Imagine a persistent hashmaps shared between multiple users, if I fill it with enough malicious data, then any attempt by other users to add something to it would throw an exception

jrudolph commented 5 years ago

Imagine a persistent hashmaps shared between multiple users, if I fill it with enough malicious data, then any attempt by other users to add something to it would throw an exception

Probably not, because while adding malicious data would push the ratio (of collisions per size) towards the limit adding any other data would in average move the ratio away from the limit.

SethTisue commented 5 years ago

spray-json switched to TreeMap: https://github.com/spray/spray-json/issues/277 ("for reasonably sized objects with a size < 100, a TreeMap is only ~6% slower than a HashMap")

lrytz commented 5 years ago

Summary of our discussions.

2.12.8

@retronym said (I hope not to twist his words) he thinks the issue is well-known, and programmers would select the right data strucutres in security-sensitive cases.

What would be our recommendations for 2.12?

jrudolph commented 5 years ago
  • Use the Java implementations (with Scala wrappers?) for String keys?

How would you do it in practice? Wrapping a mutable collection would mean copying the whole underlying map on each update?

Did you actually consider adding a limit to the number of collisions? I'd rather have guaranteed performance characteristics than degrading performance (and added complexity) just to cover adverse cases.

I guess it would need a bit of research finding a reasonable number of collisions to consider.
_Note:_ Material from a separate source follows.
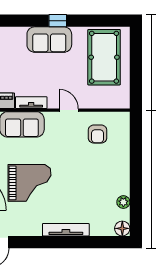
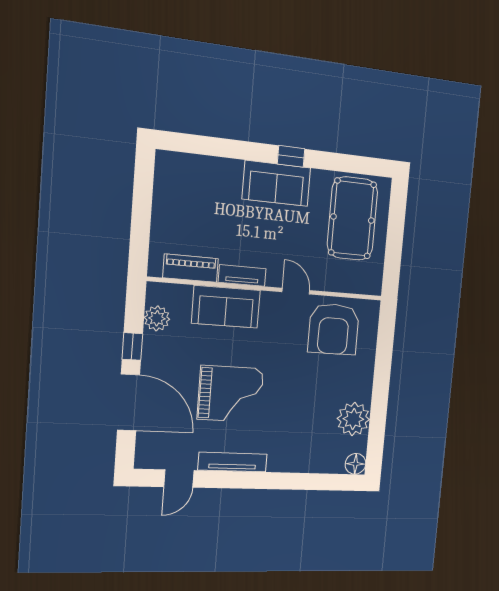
armchair: (98, 134) -> (334, 329), width x1.88, depth x1.88
plant: (123, 202) -> (353, 419), width x1.88, depth x1.88
tv unit: (66, 230) -> (233, 462), moved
I didn't find a closed form formula that would give the probability that you would find at least one k-way-collision when sorting 2^31 elements (max size of collection) into 2^32 bins (hashCode gives 32bit values). I sorted 100M random numbers into 200M bins and found a few bins with 8 collisions. Obviously, that's not a proper experiment as Java's hashCodes are notoriously badly distributed. Java's HashMap chose length 8 before switching to a TreeMap, but probably more for the reason that linear scanning may just be cheaper before. If we would limit it e.g. to 100 (even hard-code that limit), we would have a bit of leeway for badly distributed hashCodes but would still avoid those really expensive cases.

You may find this limit arbitrary but I'd say it's not more arbitrary than the 2^31 size limit or other limits.
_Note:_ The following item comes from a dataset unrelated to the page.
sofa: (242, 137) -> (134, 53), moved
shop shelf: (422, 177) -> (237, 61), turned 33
@retronym said (I hope not to twist his words) he thinks the issue is well-known, and programmers would select the right data strucutres in security-sensitive cases.
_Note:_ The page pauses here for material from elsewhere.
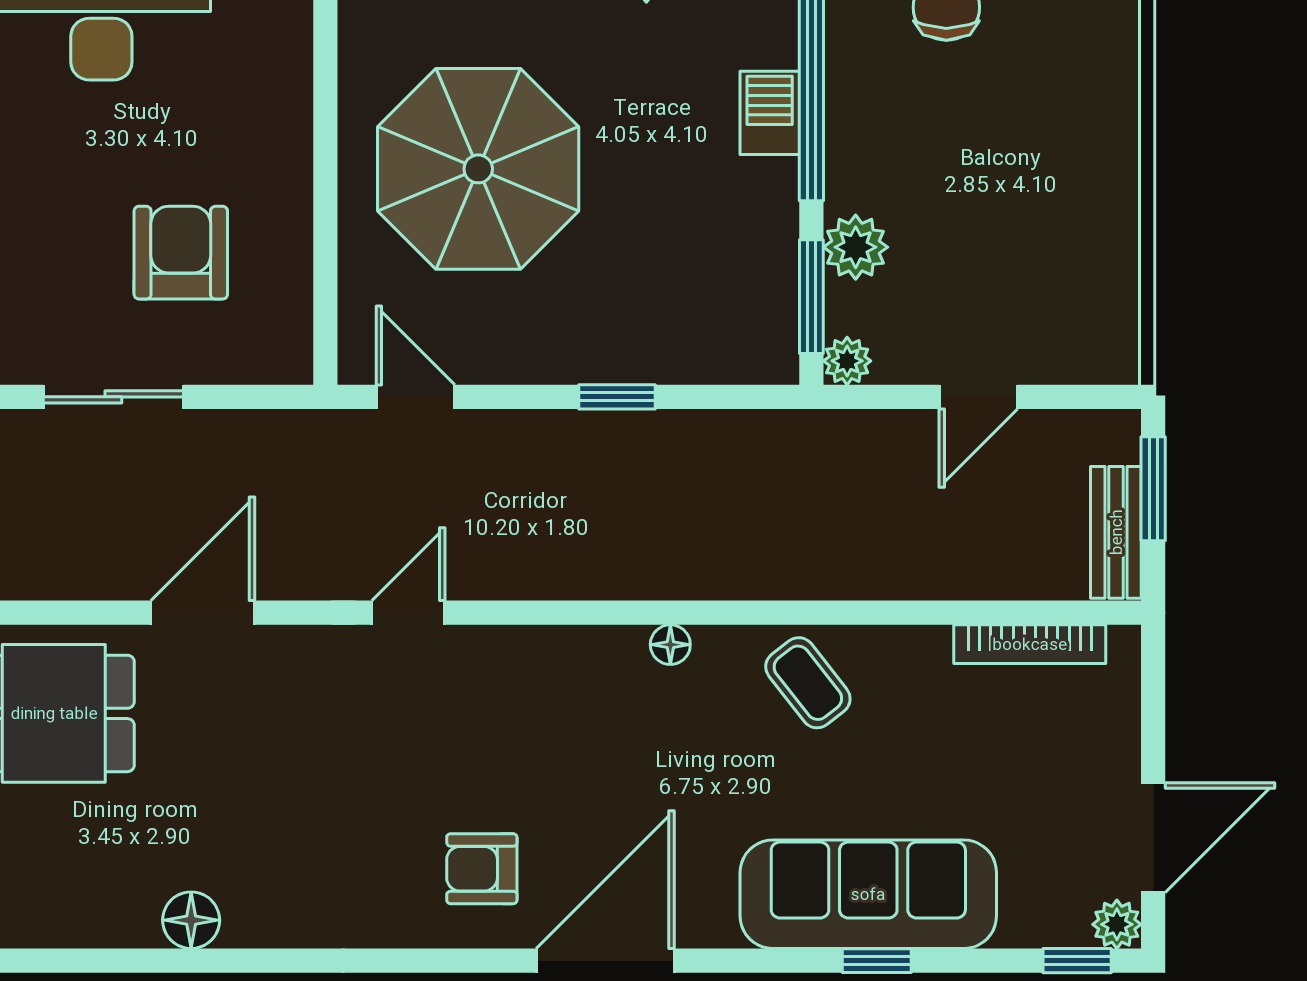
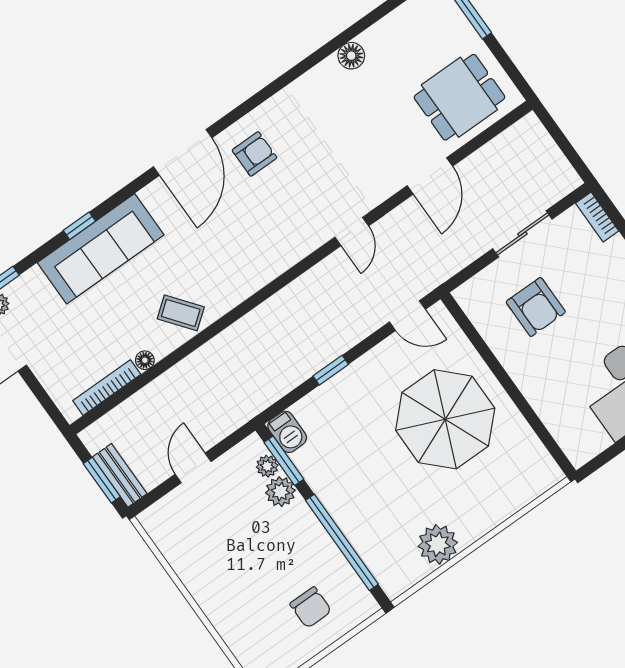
barbecue: (770, 113) -> (287, 432), moved
plant: (847, 361) -> (267, 466), moved
bench: (1116, 532) -> (120, 475), moved
floor lamp: (670, 645) -> (145, 360), moved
I think that has already been somewhat disproven with just this set of cases.

szeiger commented 5 years ago

How would you do it in practice? Wrapping a mutable collection would mean copying the whole underlying map on each update?

This is the recommendation for mutable maps. The best we have in 2.12 for immutable maps is TreeMap, which may or may not be an acceptable alternative performance-wise.

smarter commented 5 years ago

@SethTisue Shouldn't this be kept open until we at least have proper user documentation on which maps are "DoS-safe" and which aren't ?

SethTisue commented 5 years ago

I wouldn't be opposed to be re-opening it, but I don't think it's a blocker for 2.12.8. @lrytz?

He-Pin commented 5 years ago

Could reschedule to 2.12.9.

lrytz commented 5 years ago

It's not blocking 2.12.8. I think @szeiger is working on a ordering-based implementation for 2.13?

SethTisue commented 5 years ago

I think @szeiger is working on a ordering-based implementation for 2.13?

https://github.com/scala/scala/pull/7633 was merged and included in 2.13.0

perhaps a pull request backporting CollisionProofHashMap to 2.12+2.11 would be accepted as an addition to https://github.com/scala/scala-collection-compat

plokhotnyuk commented 5 years ago

@SethTisue I have created a ticket on behalf of you: https://github.com/scala/scala-collection-compat/issues/234

plokhotnyuk commented 5 years ago

Currently any Scala collection is vulnerable when affected maps or sets are used internally in methods like: toMap, toSet, keys, keySet, distinct, groupBy, --, etc.